Dossier non géolocalisé

Localisation
  • Aire d'étude et canton Mayenne - Saint-Berthevin
  • Commune Saint-Jean-sur-Mayenne
  • Lieu-dit la Chaussonnerie
  • Cadastre S. d. B2 56  ; 2021 B 897 à 899
  • Dénominations
    demeure
  • Précision dénomination
    demeure de villégiature
  • Parties constituantes non étudiées
    communs, écurie, sellerie, remise, cour, parc, bassin, mur de clôture, portail, chapelle

Une maison de maître disparue

Aucune seigneurie n'est signalée par les archives à la Chaussonnerie, où il existait une maison de maître et une ferme appartenant, au début du XIXe siècle, à Pierre-Dieudonné Manisse, notaire à Laval, mises en vente suite à son décès. On trouve ainsi dans l'Indépendant de l'Ouest, en 1851, l'annonce suivante : "A vendre aux enchères publiques la belle terre de la Chaussonnerie, située commune de Saint-Jean-sur-Mayenne [... comprenant] : "une maison de maître avec remises, écuries, cour, jardin anglais, jardin potager, douves, avenues de tilleuls et d'ormeaux [...], la métairie de la Chaussonnerie, bâtiments nouvellement construits, cour, jardin, d'une contenance de 28 hectares 82 ares de terre labourable et de 8 ha 30 ares de pré, la métairie de la Chabossière, bâtiments nouvellement construits [...], la métairie de la Réauté, bâtiments nouvellement construits [...], la closerie des Fosses, bâtiments d'habitation et d'exploitation, deux jardins". La constitution de cet important domaine n'est pas documentée. Toutefois, le renouvellement du bâti des métairies indique que Pierre Manisse s'était largement investi dans la modernisation de ses exploitations agricoles au cours du 2e quart du XIXe siècle.

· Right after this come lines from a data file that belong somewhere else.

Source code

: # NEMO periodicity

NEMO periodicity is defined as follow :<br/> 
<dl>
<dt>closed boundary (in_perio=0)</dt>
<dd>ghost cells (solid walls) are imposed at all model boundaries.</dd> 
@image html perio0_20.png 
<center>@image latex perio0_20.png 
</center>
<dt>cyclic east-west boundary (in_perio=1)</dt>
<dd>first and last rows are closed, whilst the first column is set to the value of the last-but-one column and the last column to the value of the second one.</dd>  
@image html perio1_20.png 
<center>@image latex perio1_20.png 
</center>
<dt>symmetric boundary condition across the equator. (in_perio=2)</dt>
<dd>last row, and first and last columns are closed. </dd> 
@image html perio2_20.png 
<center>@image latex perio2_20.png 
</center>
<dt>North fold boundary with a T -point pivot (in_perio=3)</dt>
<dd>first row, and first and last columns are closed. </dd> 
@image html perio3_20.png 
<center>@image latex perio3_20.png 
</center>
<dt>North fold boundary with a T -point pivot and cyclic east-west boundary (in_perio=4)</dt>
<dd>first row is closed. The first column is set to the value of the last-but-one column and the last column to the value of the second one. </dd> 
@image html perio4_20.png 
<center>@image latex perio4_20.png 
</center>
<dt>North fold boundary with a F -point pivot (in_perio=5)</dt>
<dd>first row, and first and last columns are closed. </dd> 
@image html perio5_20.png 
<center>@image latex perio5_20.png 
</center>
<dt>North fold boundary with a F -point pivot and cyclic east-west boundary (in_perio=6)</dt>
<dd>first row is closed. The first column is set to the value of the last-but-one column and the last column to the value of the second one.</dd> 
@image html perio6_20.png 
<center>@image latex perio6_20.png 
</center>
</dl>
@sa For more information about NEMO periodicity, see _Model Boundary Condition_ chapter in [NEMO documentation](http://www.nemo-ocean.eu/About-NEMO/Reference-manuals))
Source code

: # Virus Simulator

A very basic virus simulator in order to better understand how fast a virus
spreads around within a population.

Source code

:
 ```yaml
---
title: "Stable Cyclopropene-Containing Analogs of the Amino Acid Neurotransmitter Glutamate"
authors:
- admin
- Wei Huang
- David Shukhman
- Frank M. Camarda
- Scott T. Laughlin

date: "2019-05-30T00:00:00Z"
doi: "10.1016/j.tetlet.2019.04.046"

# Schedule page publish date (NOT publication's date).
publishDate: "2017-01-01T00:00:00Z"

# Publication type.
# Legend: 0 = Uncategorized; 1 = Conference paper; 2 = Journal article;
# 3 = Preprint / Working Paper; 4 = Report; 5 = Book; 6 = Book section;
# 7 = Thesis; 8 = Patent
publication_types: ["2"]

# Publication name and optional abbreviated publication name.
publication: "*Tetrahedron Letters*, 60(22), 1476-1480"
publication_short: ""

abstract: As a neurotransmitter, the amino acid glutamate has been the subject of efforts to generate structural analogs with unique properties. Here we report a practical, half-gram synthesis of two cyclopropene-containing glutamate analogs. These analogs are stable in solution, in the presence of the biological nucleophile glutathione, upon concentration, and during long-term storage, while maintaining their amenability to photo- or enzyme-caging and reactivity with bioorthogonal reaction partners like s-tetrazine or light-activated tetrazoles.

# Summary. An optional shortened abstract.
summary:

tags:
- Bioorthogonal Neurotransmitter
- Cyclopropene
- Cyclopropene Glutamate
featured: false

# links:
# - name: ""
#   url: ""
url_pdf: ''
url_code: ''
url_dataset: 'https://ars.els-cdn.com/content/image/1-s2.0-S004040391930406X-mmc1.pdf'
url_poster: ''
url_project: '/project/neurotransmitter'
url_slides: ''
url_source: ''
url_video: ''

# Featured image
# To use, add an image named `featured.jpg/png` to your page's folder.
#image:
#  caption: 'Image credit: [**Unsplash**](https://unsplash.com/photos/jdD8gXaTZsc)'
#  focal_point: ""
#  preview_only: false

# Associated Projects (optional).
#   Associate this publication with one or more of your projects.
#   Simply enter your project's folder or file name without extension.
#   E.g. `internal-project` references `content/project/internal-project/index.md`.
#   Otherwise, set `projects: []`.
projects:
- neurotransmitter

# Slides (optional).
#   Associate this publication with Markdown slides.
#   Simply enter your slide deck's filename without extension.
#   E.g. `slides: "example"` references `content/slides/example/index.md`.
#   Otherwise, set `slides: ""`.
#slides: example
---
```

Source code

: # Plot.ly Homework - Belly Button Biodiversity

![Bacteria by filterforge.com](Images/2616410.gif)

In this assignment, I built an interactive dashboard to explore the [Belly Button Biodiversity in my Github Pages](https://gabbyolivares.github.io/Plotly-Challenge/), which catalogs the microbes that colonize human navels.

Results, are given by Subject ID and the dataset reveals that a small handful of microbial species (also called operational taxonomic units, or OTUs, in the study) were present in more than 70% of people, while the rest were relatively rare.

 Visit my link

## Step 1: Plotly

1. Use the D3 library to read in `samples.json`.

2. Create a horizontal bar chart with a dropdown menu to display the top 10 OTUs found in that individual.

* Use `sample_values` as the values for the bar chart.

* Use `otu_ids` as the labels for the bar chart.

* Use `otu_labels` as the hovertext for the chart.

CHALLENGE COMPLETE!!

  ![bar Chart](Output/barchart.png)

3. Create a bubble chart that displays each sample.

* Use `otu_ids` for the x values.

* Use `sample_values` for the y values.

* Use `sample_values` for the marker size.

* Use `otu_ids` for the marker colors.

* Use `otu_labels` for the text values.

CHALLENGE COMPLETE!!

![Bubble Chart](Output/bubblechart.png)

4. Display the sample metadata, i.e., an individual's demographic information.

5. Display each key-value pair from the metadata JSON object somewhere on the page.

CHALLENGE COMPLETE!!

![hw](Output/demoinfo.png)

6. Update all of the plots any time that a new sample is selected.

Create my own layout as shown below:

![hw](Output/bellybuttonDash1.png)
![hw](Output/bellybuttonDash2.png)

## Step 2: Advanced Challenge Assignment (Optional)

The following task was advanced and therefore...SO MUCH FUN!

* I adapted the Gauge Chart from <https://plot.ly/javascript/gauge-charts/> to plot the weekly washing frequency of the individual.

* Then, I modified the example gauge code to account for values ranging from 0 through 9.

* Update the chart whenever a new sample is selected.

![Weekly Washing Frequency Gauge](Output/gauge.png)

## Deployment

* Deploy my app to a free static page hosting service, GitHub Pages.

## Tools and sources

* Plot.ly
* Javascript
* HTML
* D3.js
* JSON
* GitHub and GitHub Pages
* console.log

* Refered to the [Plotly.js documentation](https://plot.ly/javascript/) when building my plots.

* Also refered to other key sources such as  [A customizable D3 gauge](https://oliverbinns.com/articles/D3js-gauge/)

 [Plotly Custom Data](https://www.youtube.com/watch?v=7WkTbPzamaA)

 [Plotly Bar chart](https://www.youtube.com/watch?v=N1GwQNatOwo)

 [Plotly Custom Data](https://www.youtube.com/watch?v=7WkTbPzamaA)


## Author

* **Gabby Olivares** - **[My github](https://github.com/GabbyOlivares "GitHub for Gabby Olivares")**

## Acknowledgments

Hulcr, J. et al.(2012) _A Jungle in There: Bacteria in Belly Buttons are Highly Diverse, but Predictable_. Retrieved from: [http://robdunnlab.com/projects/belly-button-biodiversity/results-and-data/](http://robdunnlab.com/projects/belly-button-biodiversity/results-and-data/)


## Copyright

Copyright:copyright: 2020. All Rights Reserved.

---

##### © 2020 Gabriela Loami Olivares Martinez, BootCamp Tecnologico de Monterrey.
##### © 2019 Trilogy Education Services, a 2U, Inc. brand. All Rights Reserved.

La maison de maître est décrite plus précisément dans les documents de la succession du notaire Manisse : "elle forme deux corps de bâtiments, l'un se compose d'une salle à manger, d'un grand salon et d'une cage d'escalier au rez-de-chaussée, de trois chambres à feu et d'un cabinet reliés par un corridor au premier, de trois mansardes et d'un cabinet reliés également par un corridor au second ; l'autre est au bout et comprend au rez-de-chaussée un petit vestibule où est fixé l'escalier, une petite salle au bout communiquant par une porte à la salle à manger du premier bâtiment, cuisine à côté de ces deux objets, une laverie, un petit corridor ensuite, décharge de cuisine, cave et toit à porcs par derrière, au premier sur la salle une chambre sans cheminée, sur la cuisine une chambre à feu, sur la laverie une petite chambre froide, sur la décharge une antichambre, sur le caveau un cabinet ; grenier sur tous ces appartements". D'après le cadastre napoléonien du début du XIXe siècle (1811 ?), la maison de maître et la métairie, orientés au sud, occupaient l'emplacement de la ferme actuelle, mais il n'en reste aucun vestige.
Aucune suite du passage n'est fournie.